ATI RN
ATI Proctored Nutrition Exam
1. The most energy-rich nutrient is:
- A. carb
- B. fat
- C. protein
- D. water
Correct answer: B
Rationale: Fat provides 9 kcal per gram, making it the most energy-rich nutrient compared to carbohydrates and proteins, which provide 4 kcal per gram.
2. A nurse is providing teaching about food allergies to the parents of a toddler. Which of the following foods should the nurse identify as highest risk for allergies in toddlers?
- A. Eggs
- B. Milk
- C. Bananas
- D. Citrus fruits
Correct answer: A
Rationale: The correct answer is A: Eggs. Eggs are one of the most common food allergens in toddlers and should be introduced carefully. Milk (choice B) is also a common allergen but is typically introduced earlier in a child's diet. Bananas (choice C) and citrus fruits (choice D) are less likely to cause allergic reactions compared to eggs.
3. Which of the following is a good food source of iodine?
- A. Seafood
- B. Lettuce
- C. Broccoli
- D. Pork
Correct answer: A: Seafood
Rationale: Seafood is a rich source of iodine, essential for maintaining healthy thyroid function and overall metabolic health. While lettuce, broccoli, and pork may contain some iodine, they do not provide as substantial an amount as seafood. Therefore, they are not considered 'good' sources of iodine in comparison.
4. Which neuromuscular disease is characterized by abnormal chewing and swallowing patterns, tremors of the mandible, lip, and tongue, frequent drooling, and holding food in the mouth for extended periods?

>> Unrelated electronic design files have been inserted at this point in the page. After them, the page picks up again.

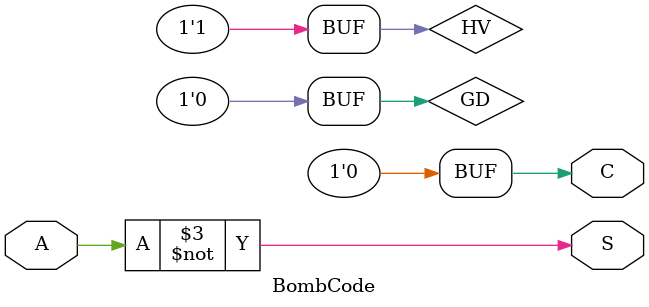
<source format=v>
module BombCode(input A,output S,C);

	wire GD = 1'b0;
	wire HV = 1'b1;
	
	xor(S,A,HV);//xor(S,A,1'b1);
	
	and(C,A,GD);//xor(C,A,1'b0);

endmodule



</source>
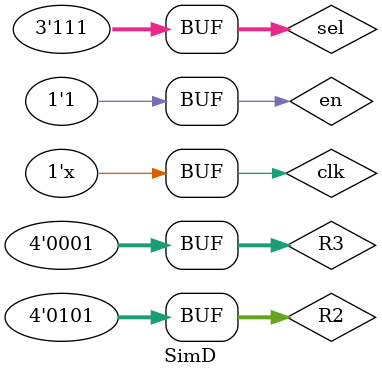
<source format=sv>
`timescale 1ns / 1ps


module SimD();
reg [3:0] R2;
reg [3:0] R3;
reg clk;
reg en;
reg [2:0] sel;
wire [3:0] R1;

partD pp (R2,R3,clk,en,sel,R1);

initial
begin
clk = 0; en = 1; sel = 3'b000; R2 = 4'b0101; R3 = 4'b0001; #100 sel = 3'b001; #100 sel = 3'b010; #100 sel = 3'b011; #100 sel = 3'b100; 
#100 sel = 3'b101; #100 sel = 3'b110; #100 sel = 3'b111;
end   

always #10 clk = ~clk;
endmodule

</source>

- A. Developmental disabilities
- B. Parkinson's disease
- C. Epilepsy
- D. Diabetes mellitus
Correct answer: B
Rationale: The correct answer is B, Parkinson's disease. Parkinson's disease is characterized by abnormal chewing and swallowing patterns, tremors of the mandible, lip, and tongue, frequent drooling, and difficulties in oral functions like holding food in the mouth. Developmental disabilities (Choice A) do not specifically cause these symptoms related to neuromuscular function. Epilepsy (Choice C) is a neurological disorder characterized by recurrent seizures and does not typically present with the described symptoms. Diabetes mellitus (Choice D) is a metabolic disorder that affects blood sugar regulation and does not directly cause the neuromuscular symptoms mentioned in the question.
5. A nurse is developing a plan of care for a client who has anorexia nervosa. Which of the following actions should the nurse include in the plan?
- A. Encourage the client to participate in developing a system of rewards.
- B. Arrange for someone to remain with the client for 30 minutes after meals.
- C. Offer the client a selection of beverages at each meal.
- D. Inform the client that a weight gain of 2.3 kg per week is expected.
Correct answer: A
Rationale: Encouraging the client to participate in developing a system of rewards is an essential part of the plan of care for a client with anorexia nervosa. This action can help motivate and engage the client in their treatment plan, promoting a sense of achievement and progress. Choice B, arranging for someone to remain with the client for 30 minutes after meals, may not address the underlying issues related to anorexia nervosa and could potentially disrupt the client's independence. Choice C, offering a selection of beverages at each meal, is not directly related to addressing the client's condition of anorexia nervosa. Choice D, informing the client about an expected weight gain, could increase anxiety and may not be appropriate without considering the client's individual progress and readiness.